# [Objective A]
Render the rows that come after the road-safety text as a numbered list, skipping blank lines and leaving out the pictures.

# [Page extract]

+ + +

There are many safety issues along this segment, high on the priority list are the high rate of speed, the high accident rate, safety for Palo Alto Way crosswalk. All of this directly affects the safety of residents, pedestrians and cyclists, as this segment handles the full volume of traffic for both Alameda and the northern segment of Santa Cruz Ave to Downtown MP.
- Reducing the width of the current extra wide (freeway wide) lanes will help speed issues
- Significantly safer roadway for all pedestrians, cyclists, motorists, and residents
- Much calmer traffic with fewer distracted drivers
- NB traffic lane much further away from driveways and sidewalk - better visibility
- Improves safety for Residents to enter/exit driveways (by moving traffic lane away)
- Greatly improved cycling safety with added buffered bike lanes
- Retains parking
- Corrects the issue that causes west sidewalks to be blocked by debris (retaining wall)
- Finally puts in safety features for the Palo Alto Way crosswalk
- Alt C (Safety Option 8.3) doesnt not restrict volume of traffic - same amount of traffic flows, just calmer and lower speed
- Traffic signal duration and number of cycles at Sand Hill need to be smarter to clear SB traffic
- The expense of road diet is low -- however, corrections for improving sidewalks adds $$
- Upgrading the sidewalks to be ADA complient - can be big or small effort - need to decide
- Design lane widths are too wide to effective slow traffic speed, need to be closer to 9'
- Design lane widths being wider, remove width for safer bike buffers and parking spaces
There are 2 main Alternatives for this southern most section of the corridor:
Alternate B - is a 5-3 road diet, changing to 1 lane each for north and south lanes.
Alternate C - is a 5-4 road diet, removing 1 SB lane, keeping 2 NB lanes
Both alternatives provide for improvements in safety and add buffered bike lanes. Both alternatives would keep the multiple SB lanes at and south of Menlo Commons at Sand Hill Rd (needed for 'queuing' cars at the stop light).

+ + +

# [Supplied records]
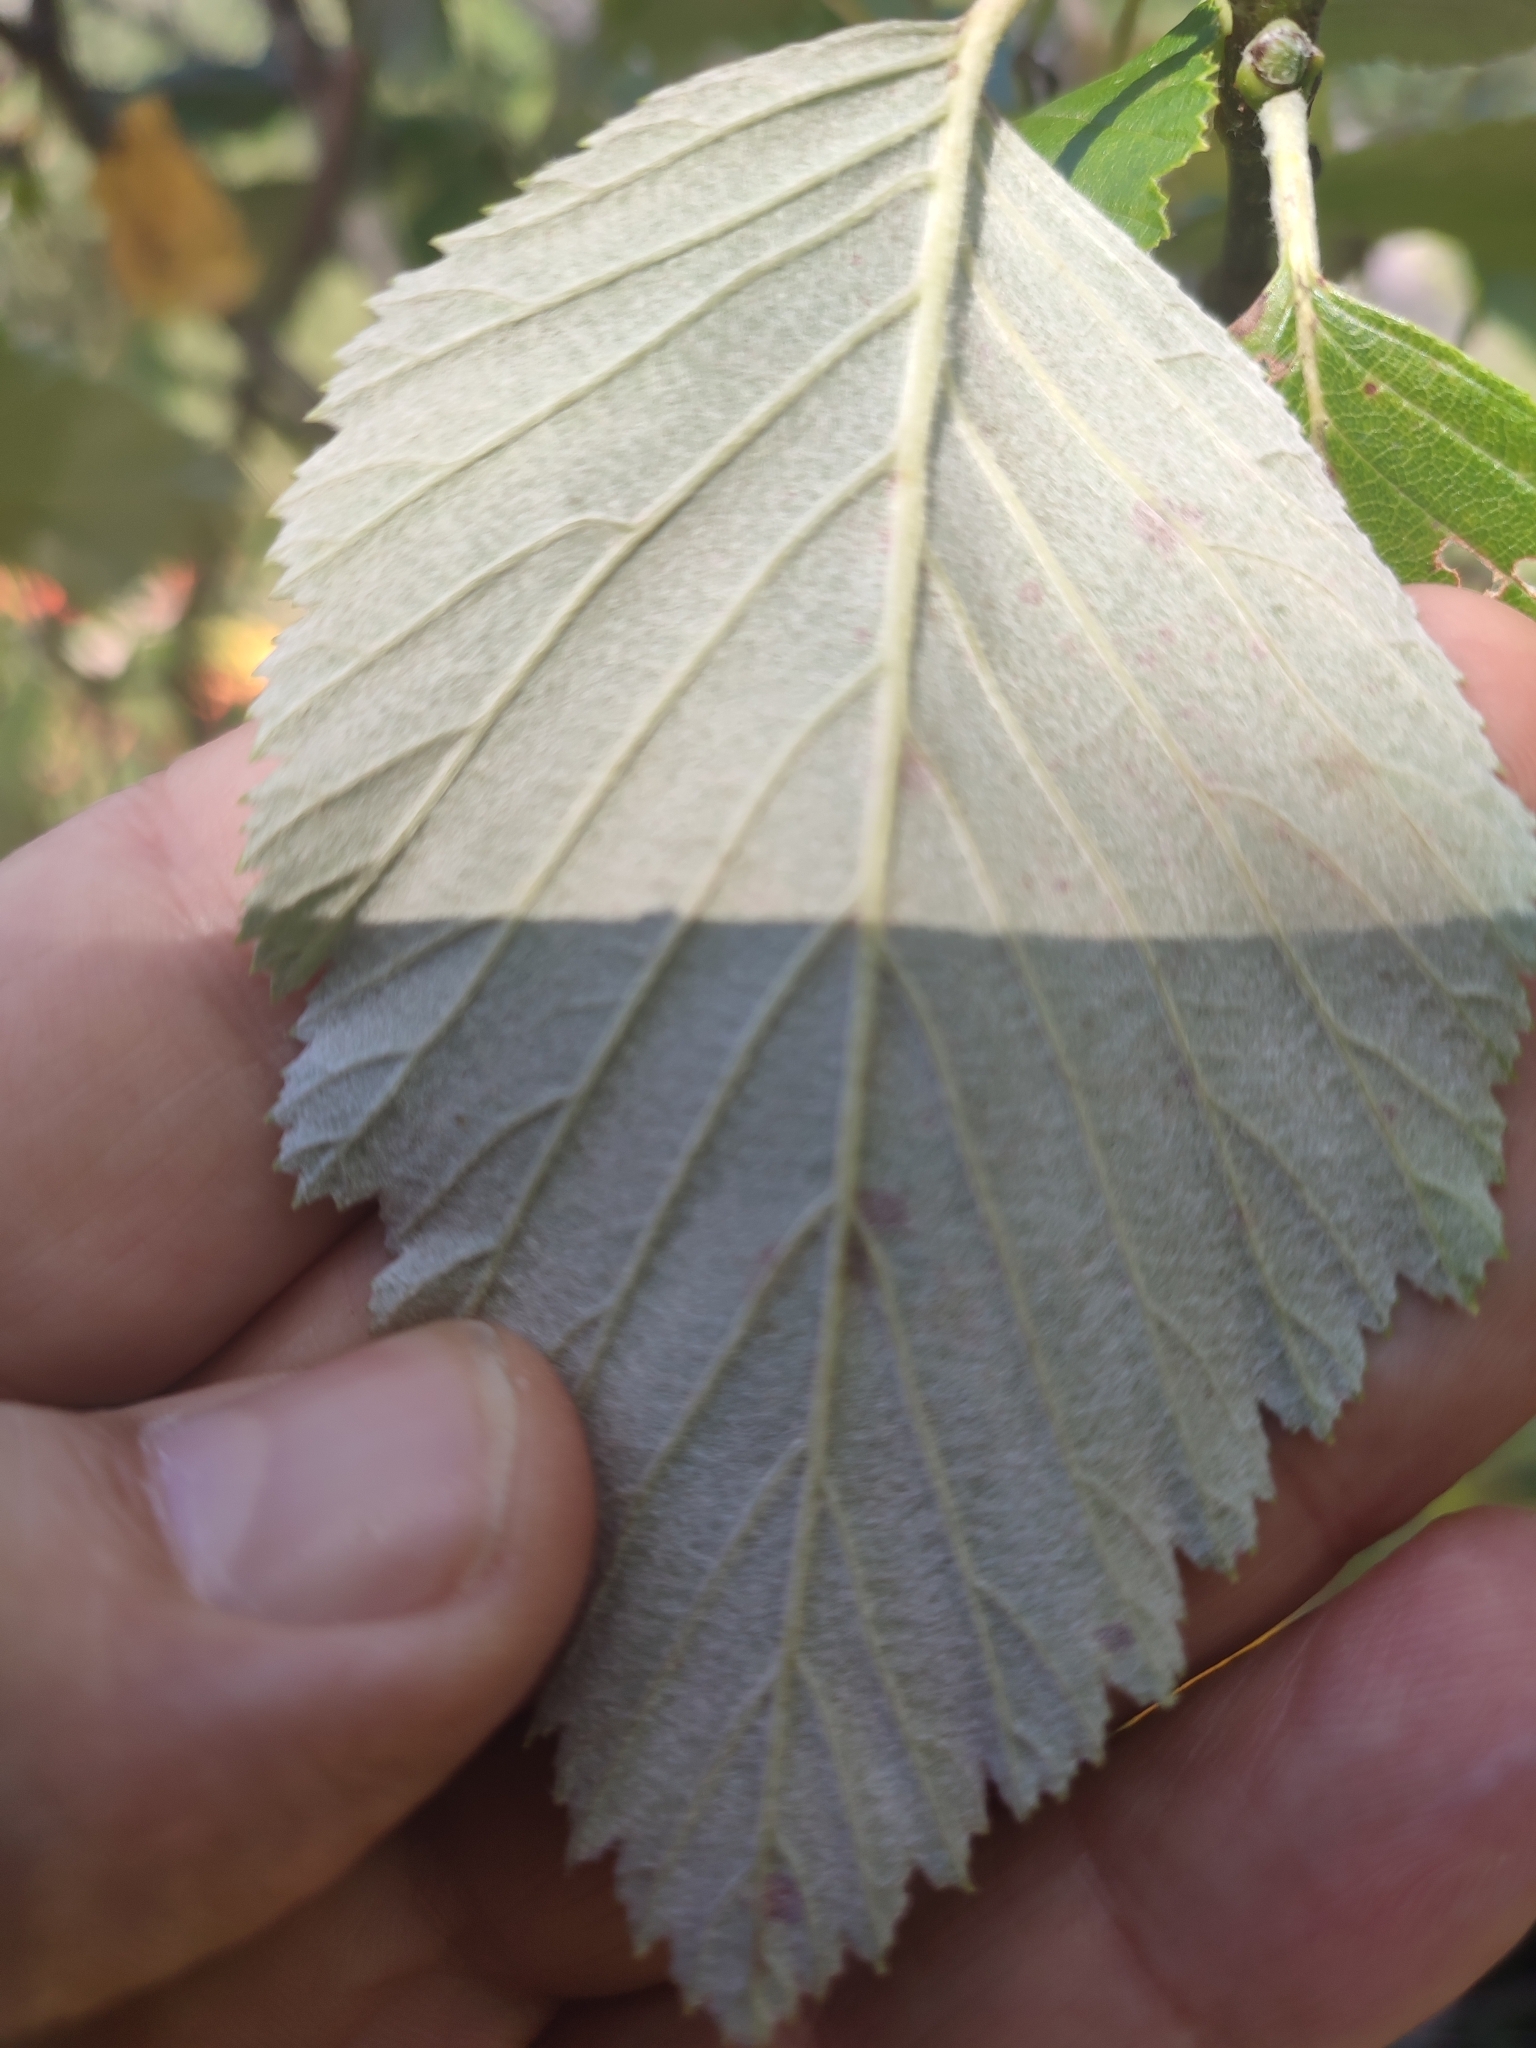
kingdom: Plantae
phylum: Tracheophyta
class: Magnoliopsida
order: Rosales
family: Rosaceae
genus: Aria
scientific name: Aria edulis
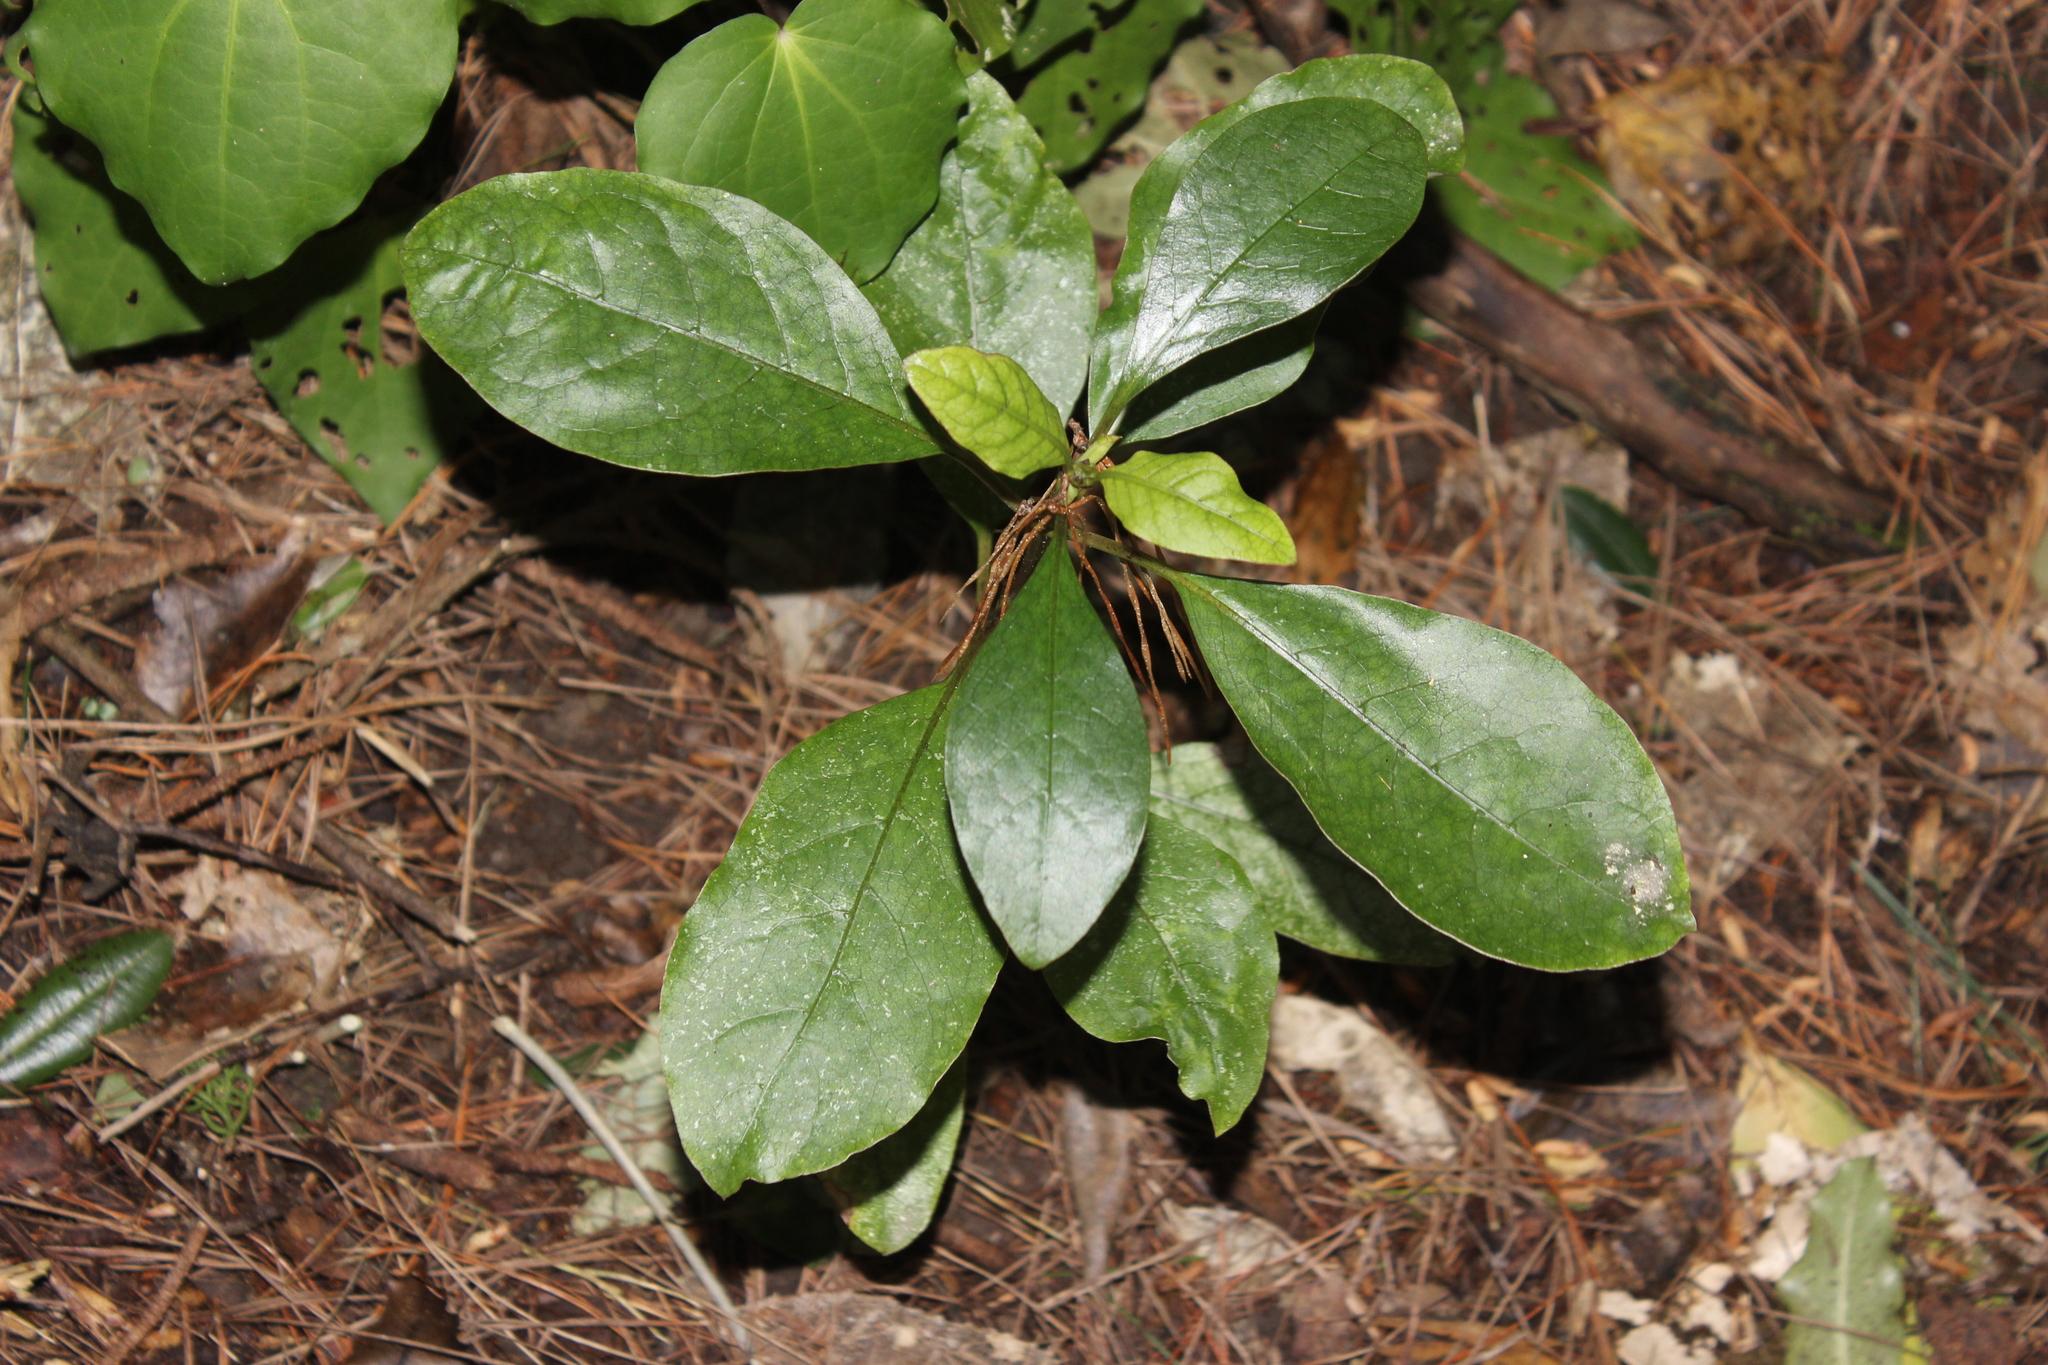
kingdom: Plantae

+ + +

# [Objective B]
In the road-safety text, what kind of road diet is Alternate C, and what does it do to the lanes?

# [Full response A]
1. kingdom: Plantae
2. phylum: Tracheophyta
3. class: Magnoliopsida
4. order: Rosales
5. family: Rosaceae
6. genus: Aria
7. scientific name: Aria edulis
8. kingdom: Plantae

# [Full response B]
Alternate C is a 5-4 road diet that removes 1 SB lane and keeps 2 NB lanes.